+++ Data to use +++
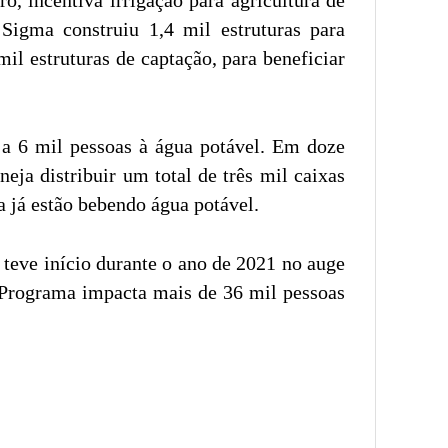
Sigma construiu 1,4 mil estruturas para
il estruturas de captação, para beneficiar
 a 6 mil pessoas à água potável. Em doze
ja distribuir um total de três mil caixas
 já estão bebendo água potável.
eve início durante o ano de 2021 no auge
o Programa impacta mais de 36 mil pessoas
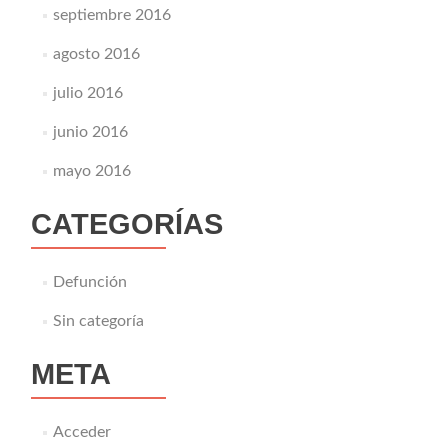
septiembre 2016
agosto 2016
julio 2016
junio 2016
mayo 2016
CATEGORÍAS
Defunción
Sin categoría
META
Acceder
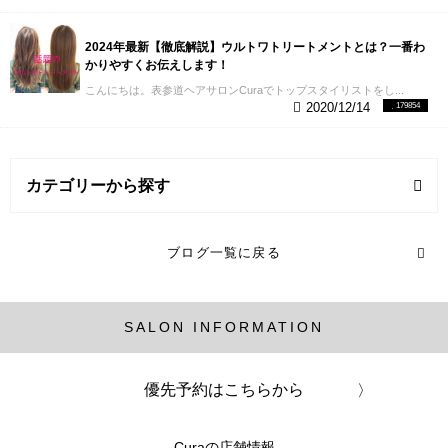
2024年最新【徹底解説】ウルトワトリートメントとは？一番わ
かりやすくお伝えします！
こんにちは。表参道ヘアサロンCuraでトップスタイリストをし...
2020/12/14
179854
カテゴリーから探す
縮毛矯正 (1記事)
ブログ一覧に戻る
髪の毛知識 (1記事)
SALON INFORMATION
パーマ (12記事)
優先予約はこちらから
Curaの店舗情報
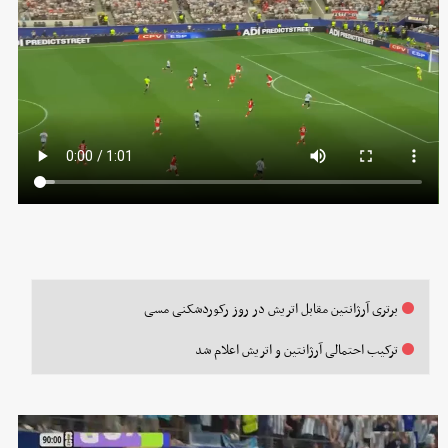
برتری آرژانتین مقابل اتریش در روز رکوردشکنی مسی
ترکیب احتمالی آرژانتین و اتریش اعلام شد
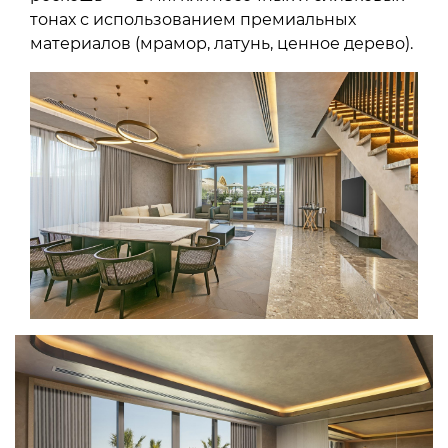
тонах с использованием премиальных
материалов (мрамор, латунь, ценное дерево).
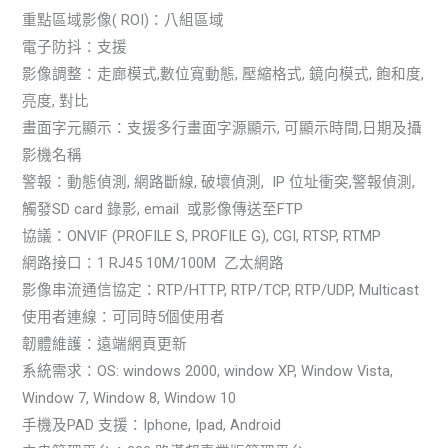
重點區域影像( ROI)：八組區域
電子防抖：支援
影像調整：走廊模式,數位寬動態, 壓縮格式, 鏡向模式, 飽和度,
亮度, 對比
畫面字元顯示：支援多行畫面字源顯示, 可顯示時間,日期及攝
影機名稱
警報：動態偵測, 網路斷線, 破壞偵測, IP 位址衝突,警報偵測,
觸發SD card 錄影, email 或影像傳送至FTP
協議：ONVIF (PROFILE S, PROFILE G), CGI, RTSP, RTMP
網路接口：1 RJ45 10M/100M 乙太網路
影像串流通信協定：RTP/HTTP, RTP/TCP, RTP/UDP, Multicast
使用者連線：可同時5個使用者
韌體維護：遠端網頁更新
系統需求：OS: windows 2000, window XP, Window Vista,
Window 7, Window 8, Window 10
手機及PAD 支援：Iphone, Ipad, Android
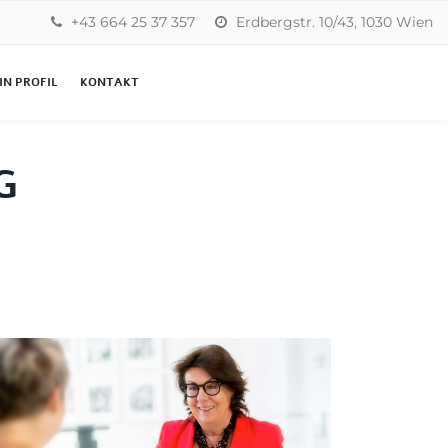
+43 664 25 37 357
Erdbergstr. 10/43, 1030 Wien
IN PROFIL
KONTAKT
G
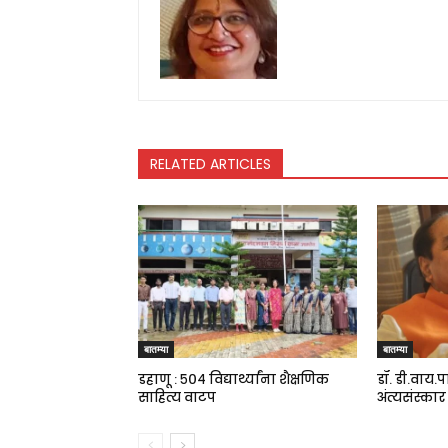
RELATED ARTICLES
बातम्या
बातम्या
डहाणू : ५०४ विद्यार्थ्यांना शैक्षणिक
डॉ. डी.वाय.प
साहित्य वाटप
अंत्यसंस्कार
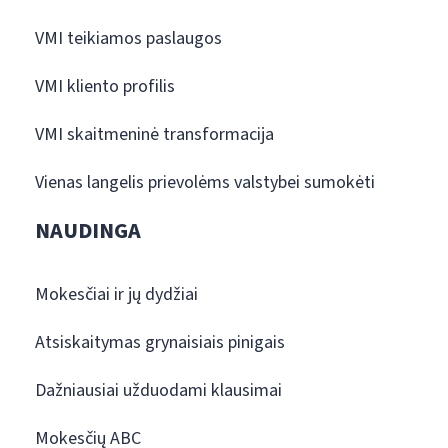
VMI teikiamos paslaugos
VMI kliento profilis
VMI skaitmeninė transformacija
Vienas langelis prievolėms valstybei sumokėti
NAUDINGA
Mokesčiai ir jų dydžiai
Atsiskaitymas grynaisiais pinigais
Dažniausiai užduodami klausimai
Mokesčių ABC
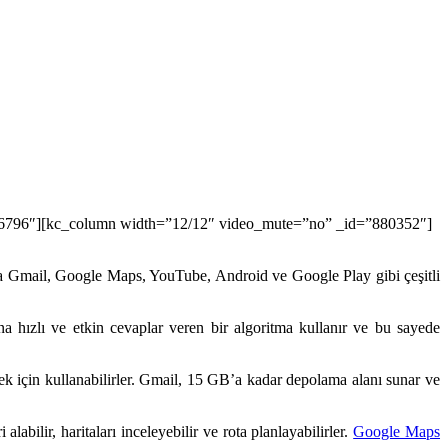
”26796″][kc_column width=”12/12″ video_mute=”no” _id=”880352″]
nda Gmail, Google Maps, YouTube, Android ve Google Play gibi çeşitli
a hızlı ve etkin cevaplar veren bir algoritma kullanır ve bu sayede
ek için kullanabilirler. Gmail, 15 GB’a kadar depolama alanı sunar ve
abilir, haritaları inceleyebilir ve rota planlayabilirler.
Google Maps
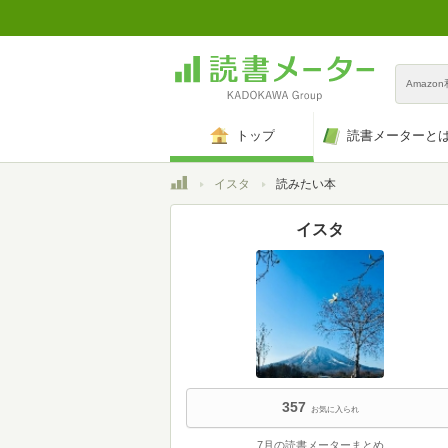
Amazo
トップ
読書メーターと
トップ
イスタ
読みたい本
イスタ
357
お気に入られ
7月の読書メーターまとめ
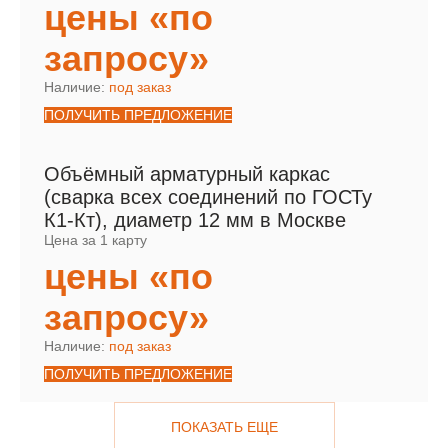
цены «по
запросу»
Наличие:
под заказ
ПОЛУЧИТЬ ПРЕДЛОЖЕНИЕ
Объёмный арматурный каркас
(сварка всех соединений по ГОСТу
К1-Кт), диаметр 12 мм в Москве
Цена за 1 карту
цены «по
запросу»
Наличие:
под заказ
ПОЛУЧИТЬ ПРЕДЛОЖЕНИЕ
ПОКАЗАТЬ ЕЩЕ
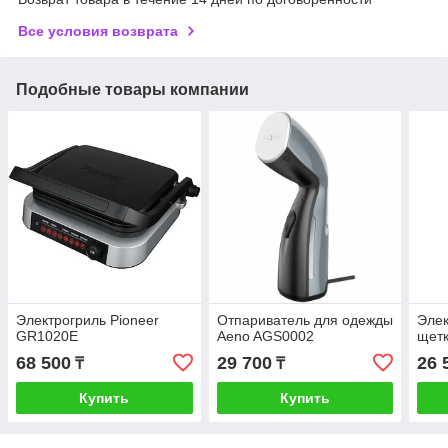
Все условия возврата
Подобные товары компании
Электрогриль Pioneer
Отпариватель для одежды
Элек
GR1020E
Aeno AGS0002
щет
68 500
29 700
26 
₸
₸
Купить
Купить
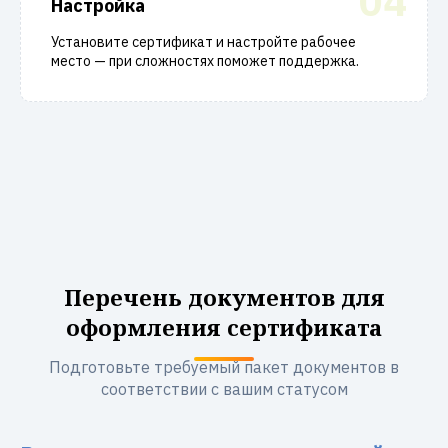
04
Настройка
Установите сертификат и настройте рабочее
место — при сложностях поможет поддержка.
Перечень документов для
оформления сертификата
Подготовьте требуемый пакет документов в
соответствии с вашим статусом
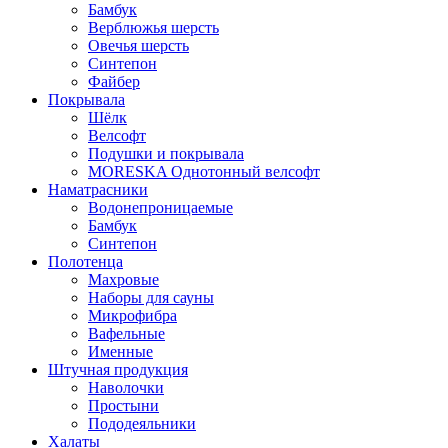
Бамбук
Верблюжья шерсть
Овечья шерсть
Синтепон
Файбер
Покрывала
Шёлк
Велсофт
Подушки и покрывала
MORESKA Однотонный велсофт
Наматрасники
Водонепроницаемые
Бамбук
Синтепон
Полотенца
Махровые
Наборы для сауны
Микрофибра
Вафельные
Именные
Штучная продукция
Наволочки
Простыни
Пододеяльники
Халаты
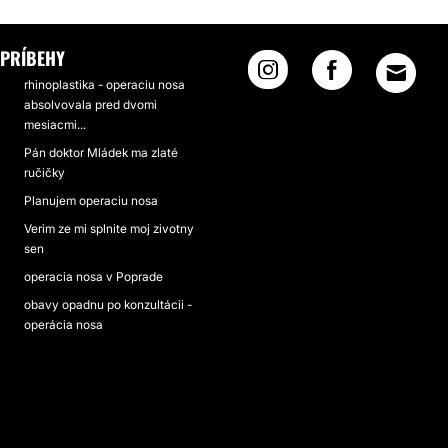
PRÍBEHY
rhinoplastika - operaciu nosa
absolvovala pred dvomi
mesiacmi...
Pán doktor Mládek ma zlaté
ručičky
Planujem operaciu nosa
Verim ze mi splnite moj zivotny
sen
operacia nosa v Poprade
obavy opadnu po konzultácii -
operácia nosa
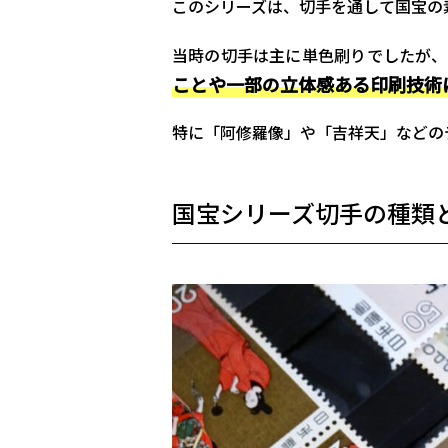
このシリーズは、切手を通して国宝の
当時の切手は主に単色刷りでしたが、
ことや一部の立体感ある印刷技術
特に「阿修羅像」や「吉祥天」などの
国宝シリーズ切手の種類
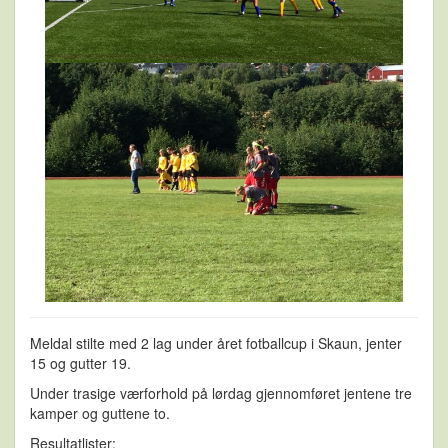
Meldal stilte med 2 lag under året fotballcup i Skaun, jenter
15 og gutter 19.
Under trasige værforhold på lørdag gjennomføret jentene tre
kamper og guttene to.
Resultatlister:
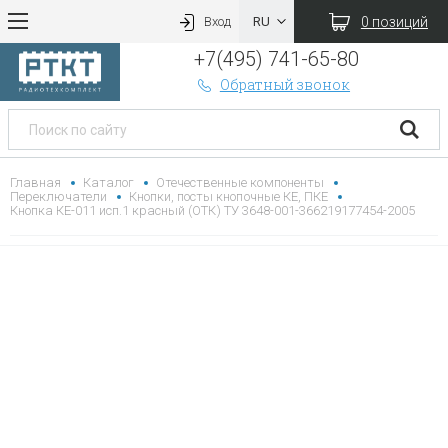
0 позиций
Вход
+7(495) 741-65-80
Обратный звонок
Главная
Каталог
Отечественные компоненты
Переключатели
Кнопки, посты кнопочные КЕ, ПКЕ
Кнопка КЕ-011 исп.1 красный (ОТК) ТУ 3648-001-366219177454-2005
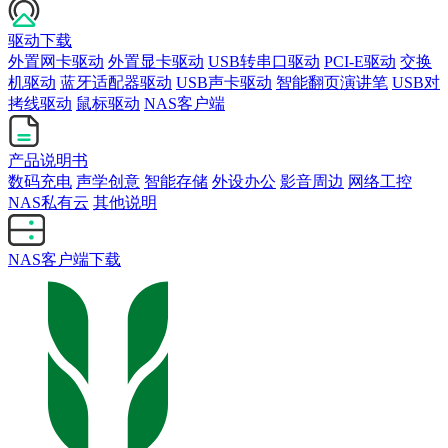
驱动下载
外置网卡驱动
外置显卡驱动
USB转串口驱动
PCI-E驱动
交换
机驱动
蓝牙适配器驱动
USB声卡驱动
智能翻页演讲笔
USB对
拷线驱动
鼠标驱动
NAS客户端
产品说明书
数码充电
声学创意
智能存储
外设办公
影音周边
网络工控
NAS私有云
其他说明
NAS客户端下载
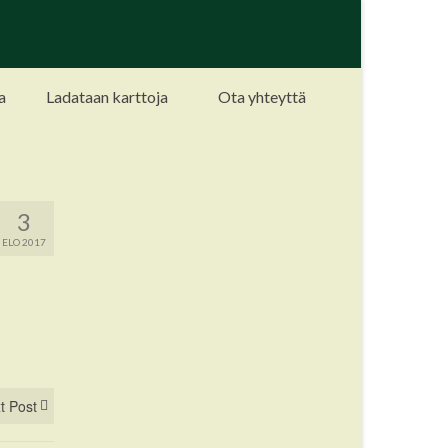
a
Ladataan karttoja
Ota yhteyttä
3
ELO 2017
t Post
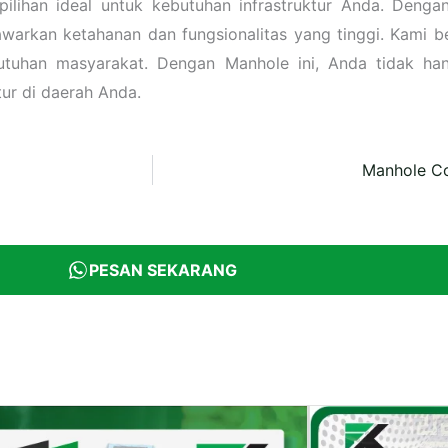
ilihan ideal untuk kebutuhan infrastruktur Anda. Den
nawarkan ketahanan dan fungsionalitas yang tinggi. Kami
utuhan masyarakat. Dengan Manhole ini, Anda tidak ha
tur di daerah Anda.
Manhole Co
PESAN SEKARANG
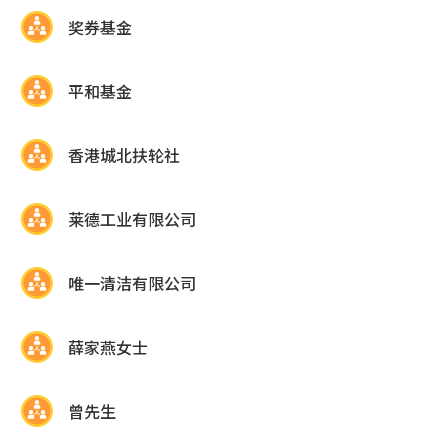
奖券基金
平和基金
香港城北扶轮社
莱德工业有限公司
唯一清洁有限公司
薛家燕女士
曾先生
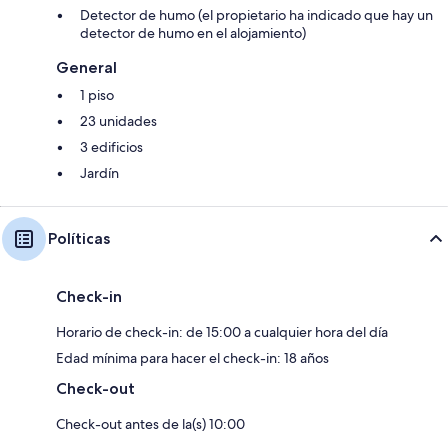
Detector de humo (el propietario ha indicado que hay un
detector de humo en el alojamiento)
General
1 piso
23 unidades
3 edificios
Jardín
Políticas
Check-in
Horario de check-in: de 15:00 a cualquier hora del día
Edad mínima para hacer el check-in: 18 años
Check-out
Check-out antes de la(s) 10:00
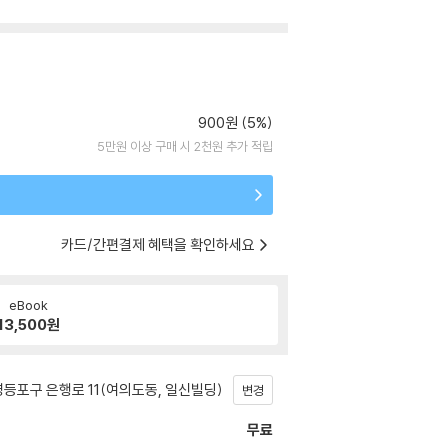
900원 (5%)
5만원 이상 구매 시 2천원 추가 적립
카드/간편결제 혜택을 확인하세요
eBook
13,500
원
등포구 은행로 11(여의도동, 일신빌딩)
변경
무료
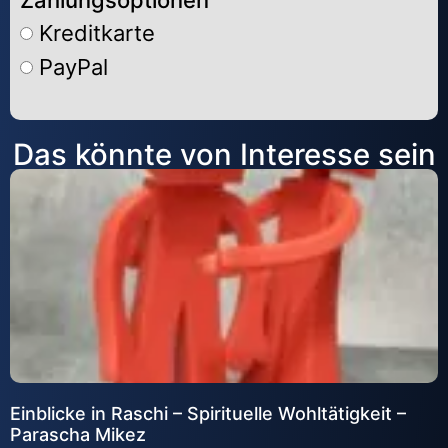
Zahlungsoptionen
Kreditkarte
PayPal
Alternative:
Das könnte von Interesse sein
Einblicke in Raschi – Spirituelle Wohltätigkeit –
Parascha Mikez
+++
> **What is being asked**
Retype the text from every entry above line for line, without changing anything, and leave out the images.

> **Written answer**
Sigma construiu 1,4 mil estruturas para
il estruturas de captação, para beneficiar
 a 6 mil pessoas à água potável. Em doze
ja distribuir um total de três mil caixas
 já estão bebendo água potável.
eve início durante o ano de 2021 no auge
o Programa impacta mais de 36 mil pessoas
septiembre 2016
agosto 2016
julio 2016
junio 2016
mayo 2016
CATEGORÍAS
Defunción
Sin categoría
META
Acceder
2024年最新【徹底解説】ウルトワトリートメントとは？一番わ
かりやすくお伝えします！
こんにちは。表参道ヘアサロンCuraでトップスタイリストをし...
2020/12/14
179854
カテゴリーから探す
縮毛矯正 (1記事)
ブログ一覧に戻る
髪の毛知識 (1記事)
SALON INFORMATION
パーマ (12記事)
優先予約はこちらから
Curaの店舗情報
برتری آرژانتین مقابل اتریش در روز رکوردشکنی مسی
ترکیب احتمالی آرژانتین و اتریش اعلام شد
тонах с использованием премиальных
материалов (мрамор, латунь, ценное дерево).
重點區域影像( ROI)：八組區域
電子防抖：支援
影像調整：走廊模式,數位寬動態, 壓縮格式, 鏡向模式, 飽和度,
亮度, 對比
畫面字元顯示：支援多行畫面字源顯示, 可顯示時間,日期及攝
影機名稱
警報：動態偵測, 網路斷線, 破壞偵測, IP 位址衝突,警報偵測,
觸發SD card 錄影, email 或影像傳送至FTP
協議：ONVIF (PROFILE S, PROFILE G), CGI, RTSP, RTMP
網路接口：1 RJ45 10M/100M 乙太網路
影像串流通信協定：RTP/HTTP, RTP/TCP, RTP/UDP, Multicast
使用者連線：可同時5個使用者
韌體維護：遠端網頁更新
系統需求：OS: windows 2000, window XP, Window Vista,
Window 7, Window 8, Window 10
手機及PAD 支援：Iphone, Ipad, Android
+43 664 25 37 357
Erdbergstr. 10/43, 1030 Wien
IN PROFIL
KONTAKT
G
RELATED ARTICLES
बातम्या
बातम्या
डहाणू : ५०४ विद्यार्थ्यांना शैक्षणिक
डॉ. डी.वाय.प
साहित्य वाटप
अंत्यसंस्कार
VMI teikiamos paslaugos
VMI kliento profilis
VMI skaitmeninė transformacija
Vienas langelis prievolėms valstybei sumokėti
NAUDINGA
Mokesčiai ir jų dydžiai
Atsiskaitymas grynaisiais pinigais
Dažniausiai užduodami klausimai
Mokesčių ABC
”26796″][kc_column width=”12/12″ video_mute=”no” _id=”880352″]
nda Gmail, Google Maps, YouTube, Android ve Google Play gibi çeşitli
a hızlı ve etkin cevaplar veren bir algoritma kullanır ve bu sayede
ek için kullanabilirler. Gmail, 15 GB’a kadar depolama alanı sunar ve
abilir, haritaları inceleyebilir ve rota planlayabilirler.
Google Maps
Amazo
トップ
読書メーターと
トップ
イスタ
読みたい本
イスタ
357
お気に入られ
7月の読書メーターまとめ
цены «по
запросу»
Наличие:
под заказ
ПОЛУЧИТЬ ПРЕДЛОЖЕНИЕ
Объёмный арматурный каркас
(сварка всех соединений по ГОСТу
К1-Кт), диаметр 12 мм в Москве
Цена за 1 карту
цены «по
запросу»
Наличие:
под заказ
ПОЛУЧИТЬ ПРЕДЛОЖЕНИЕ
ПОКАЗАТЬ ЕЩЕ
Все условия возврата
Подобные товары компании
Электрогриль Pioneer
Отпариватель для одежды
Элек
GR1020E
Aeno AGS0002
щет
68 500
29 700
26 
₸
₸
Купить
Купить
04
Настройка
Установите сертификат и настройте рабочее
место — при сложностях поможет поддержка.
Перечень документов для
оформления сертификата
Подготовьте требуемый пакет документов в
соответствии с вашим статусом
Бамбук
Верблюжья шерсть
Овечья шерсть
Синтепон
Файбер
Покрывала
Шёлк
Велсофт
Подушки и покрывала
MORESKA Однотонный велсофт
Наматрасники
Водонепроницаемые
Бамбук
Синтепон
Полотенца
Махровые
Наборы для сауны
Микрофибра
Вафельные
Именные
Штучная продукция
Наволочки
Простыни
Пододеяльники
Халаты
PRÍBEHY
rhinoplastika - operaciu nosa
absolvovala pred dvomi
mesiacmi...
Pán doktor Mládek ma zlaté
ručičky
Planujem operaciu nosa
Verim ze mi splnite moj zivotny
sen
operacia nosa v Poprade
obavy opadnu po konzultácii -
operácia nosa
このシリーズは、切手を通して国宝の
当時の切手は主に単色刷りでしたが、
ことや一部の立体感ある印刷技術
特に「阿修羅像」や「吉祥天」などの
国宝シリーズ切手の種類
Meldal stilte med 2 lag under året fotballcup i Skaun, jenter
15 og gutter 19.
Under trasige værforhold på lørdag gjennomføret jentene tre
kamper og guttene to.
Resultatlister:
0 позиций
Вход
+7(495) 741-65-80
Обратный звонок
Главная
Каталог
Отечественные компоненты
Переключатели
Кнопки, посты кнопочные КЕ, ПКЕ
Кнопка КЕ-011 исп.1 красный (ОТК) ТУ 3648-001-366219177454-2005
驱动下载
外置网卡驱动
外置显卡驱动
USB转串口驱动
PCI-E驱动
交换
机驱动
蓝牙适配器驱动
USB声卡驱动
智能翻页演讲笔
USB对
拷线驱动
鼠标驱动
NAS客户端
产品说明书
数码充电
声学创意
智能存储
外设办公
影音周边
网络工控
NAS私有云
其他说明
NAS客户端下载
a
Ladataan karttoja
Ota yhteyttä
3
ELO 2017
t Post
ilihan ideal untuk kebutuhan infrastruktur Anda. Den
nawarkan ketahanan dan fungsionalitas yang tinggi. Kami
utuhan masyarakat. Dengan Manhole ini, Anda tidak ha
tur di daerah Anda.
Manhole Co
PESAN SEKARANG
奖券基金
平和基金
香港城北扶轮社
莱德工业有限公司
唯一清洁有限公司
薛家燕女士
曾先生
Detector de humo (el propietario ha indicado que hay un
detector de humo en el alojamiento)
General
1 piso
23 unidades
3 edificios
Jardín
Políticas
Check-in
Horario de check-in: de 15:00 a cualquier hora del día
Edad mínima para hacer el check-in: 18 años
Check-out
Check-out antes de la(s) 10:00
900원 (5%)
5만원 이상 구매 시 2천원 추가 적립
카드/간편결제 혜택을 확인하세요
eBook
13,500
원
등포구 은행로 11(여의도동, 일신빌딩)
변경
무료
Zahlungsoptionen
Kreditkarte
PayPal
Alternative:
Das könnte von Interesse sein
Einblicke in Raschi – Spirituelle Wohltätigkeit –
Parascha Mikez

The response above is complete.